*Source excerpt*
══════════

During recent broadcasts of his Newsradio 850 KOA show, host Jon Caldara spread numerous falsehoods, made several misleading statements, and mischaracterized other media reports about a labor bill pending in the Colorado legislature.
Caldara made misleading statements about labor bill, parroted Independence Institute ad opposing it
Written by Media Matters Staff
Published
During the January 22 and January 30 broadcasts of his Newsradio 850 KOA radio show, host Jon Caldara claimed falsely that legislation pending in the Colorado legislature -- HB 1072 -- would make it easier for a union to establish a “closed shop” in which all employees of a workplace “have to join the union.” Caldara also suggested that as a result of the bill's passage, employees would be compelled to “give money to politics [the employee] might not agree with.” In fact, federal law prohibits a union from compelling an employee to become a full member or contribute to its political efforts.
Caldara also is president of the Independence Institute, a “free-market, pro-freedom” conservative policy research organization. As Caldara noted during the January 30 broadcast of his show, the Independence Institute has published a "backgrounder" on the bill -- although that piece does not support Caldara's assertions about “closed shops” and mandatory contributions to political causes. The falsehood about compulsory union membership also appears in an Independence Institute radio ad, which Caldara echoed during the January 30 broadcast. Additionally, Caldara misrepresented a January 25 Denver Post editorial and a January 30 column by Vincent Carroll in the Rocky Mountain News that discussed HB 1072.
From the January 22 broadcast of Newsradio 850 KOA's The Jon Caldara Show:
CALDARA: This bill, 1020 -- excuse me -- 1072, write it down, call your legislator, let Bill, let Bill Ritter know this is a travesty. Forget whether it's good or bad for business. Forget if it's good or bad for unions. I want you to think about the individual. You remember the individual? We used to respect the individual. Under this bill, it would change 64 years of labor law. It changes what is known as the Labor Peace Act. Colorado is not one of the 22 “right-to-work” states, which means that if you get enough people in your work area, in your business, they can unionize, and if three-fourths of them want to make it a “closed shop” -- that is, make it clear that you have to join the union -- they can. This law drops that threshold to a mere 50 percent plus 1.
But you're an individual. Why should you be forced to join an organization that does not represent who you are? Or does not represent your political beliefs? Well, in this collectivist society, apparently it's because 50 plus 1 can force you to, or force you to lose your job. Isn't that incredible?

══════════

(Items listed in a dataset)
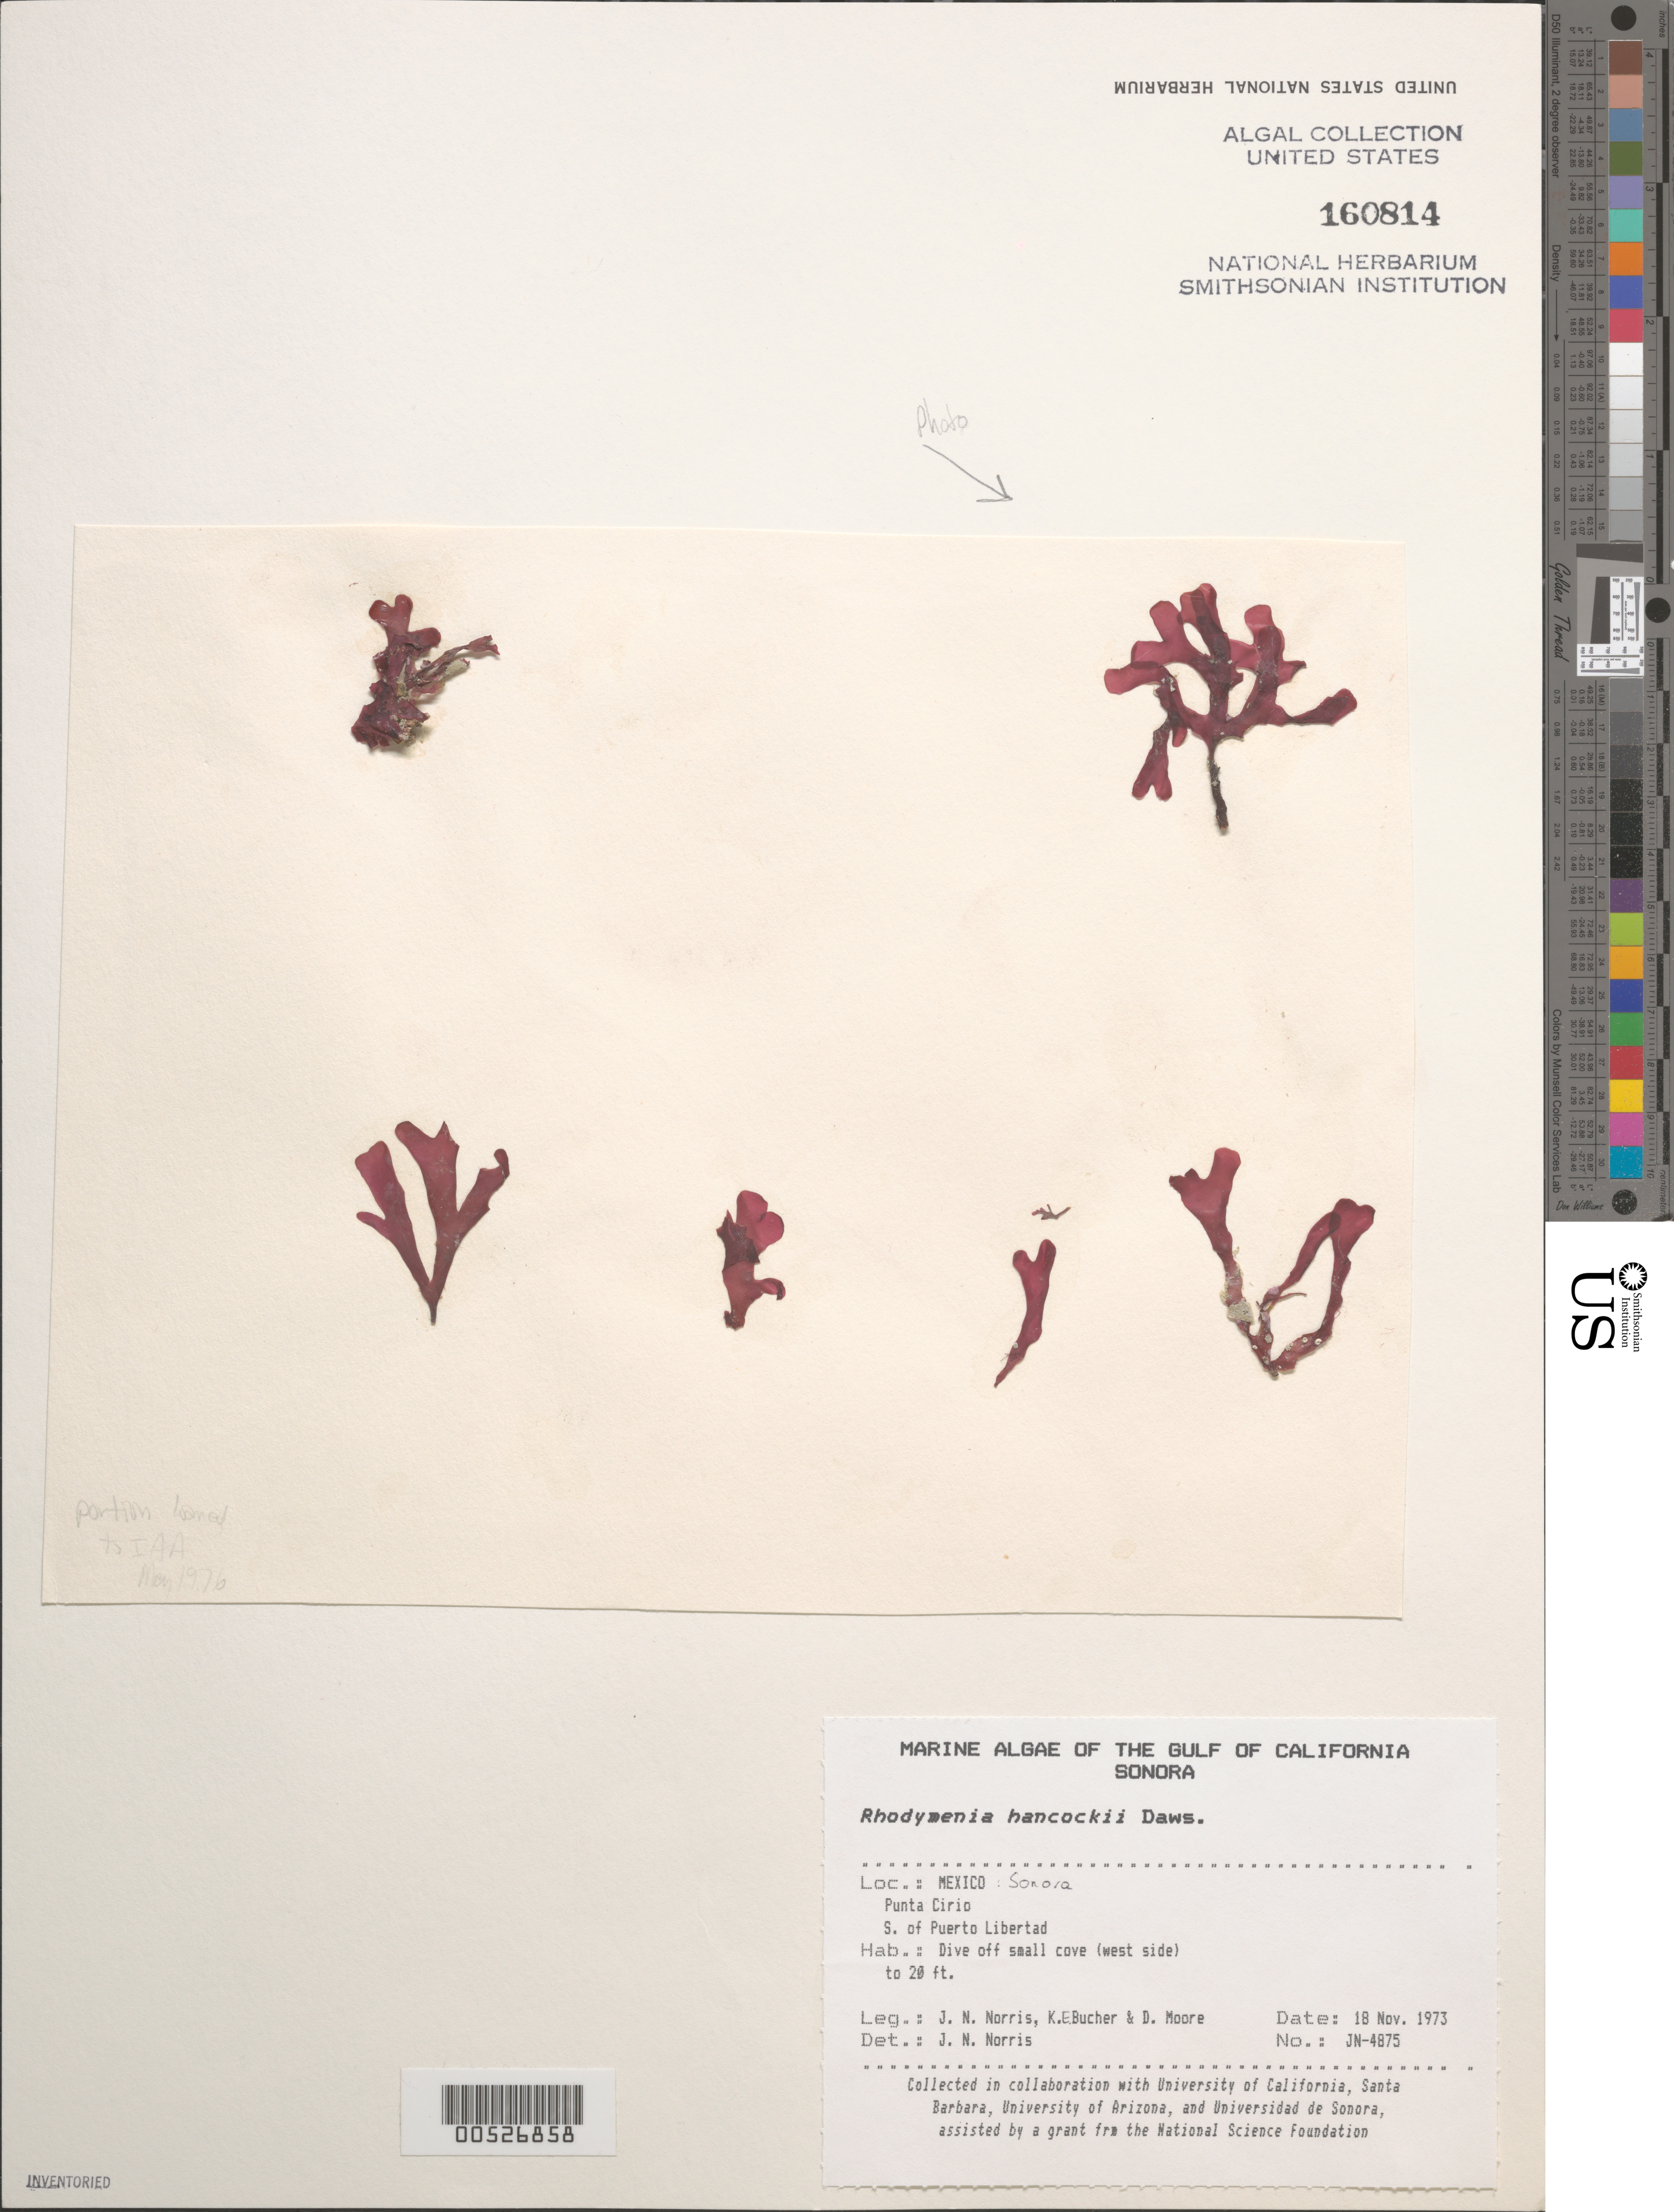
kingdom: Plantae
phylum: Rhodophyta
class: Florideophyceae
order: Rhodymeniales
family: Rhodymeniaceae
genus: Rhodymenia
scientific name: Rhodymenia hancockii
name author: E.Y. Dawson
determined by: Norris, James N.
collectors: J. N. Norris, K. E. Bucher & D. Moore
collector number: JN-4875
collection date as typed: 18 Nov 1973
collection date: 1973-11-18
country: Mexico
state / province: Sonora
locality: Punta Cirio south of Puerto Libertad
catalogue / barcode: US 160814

══════════

*Task set*
• a. Name every person mentioned in the article about Jon Caldara and the Colorado labor bill.
• b. Carry the article about Jon Caldara's claims on the Colorado labor bill forward from its last sentence.

*Outputs in order*
• a. Jon Caldara, Vincent Carroll, Bill Ritter

• b.
[...]
CALDARA: A bill is being rushed through the Colorado legislature -- in fact, it flew through the House at warp speed before most people in the business community could even decipher it. It changes 64 years of labor law. Colorado 64 years ago passed something called the Labor Peace Act. Basically said that here in Colorado if a group of people want to unionize and have a union shop, they can do so. If they want to force everybody else to be a member of the union they can do so too, but they have to get three-fourths of all those people to agree -- the idea being, of course, that there's tons of people and lots of support to unionize and have what's known as a closed shop. This bill changes that to a simple percentage. If you get 50 plus 1 percent, you can close a shop. In other words, you can force people against their will to join a union. How can that be? This is an anti-freedom bill. You are not free to join any organization or refuse to join any organization. “Uh, you can work here, but you gotta give money to politics you might not agree with.” Where's the ethics in that?
As Colorado Media Matters has noted, federal law prohibits the establishment of a “closed shop,” which makes membership in a union a condition of employment. The American Bar Association (ABA) explained in an overview of U.S. labor and employment law published by the Bureau of National Affairs that under the National Labor Relations Act (NLRA), short of full membership, a collective bargaining agreement can at most compel workers to maintain “financial core” status, which requires payment of certain dues and fees:
a. “Union Shop” Clauses
Various provisions of the NLRA relate to the principle of “union security.” The primary provisions are Sections 8(a)(3) and 8(b)(2), which authorize so-called “union shop” clauses in collective bargaining contracts requiring unit employees, as a condition of employment, to obtain (within 30 days for nonconstruction employers) and maintain membership in the union. Such a clause can be enforced by the union (usually by demanding the discharge of the noncomplying employee) under two conditions:
- First, the clause can only be enforced on a uniform, nondiscriminatory basis. A union cannot selectively enforce a union security clause by, for example, invoking the clause only against delinquent union dissidents or employees who have resigned their full union membership.
- Second, the clause can only be enforced if the employee has failed to maintain “financial core” status in the union.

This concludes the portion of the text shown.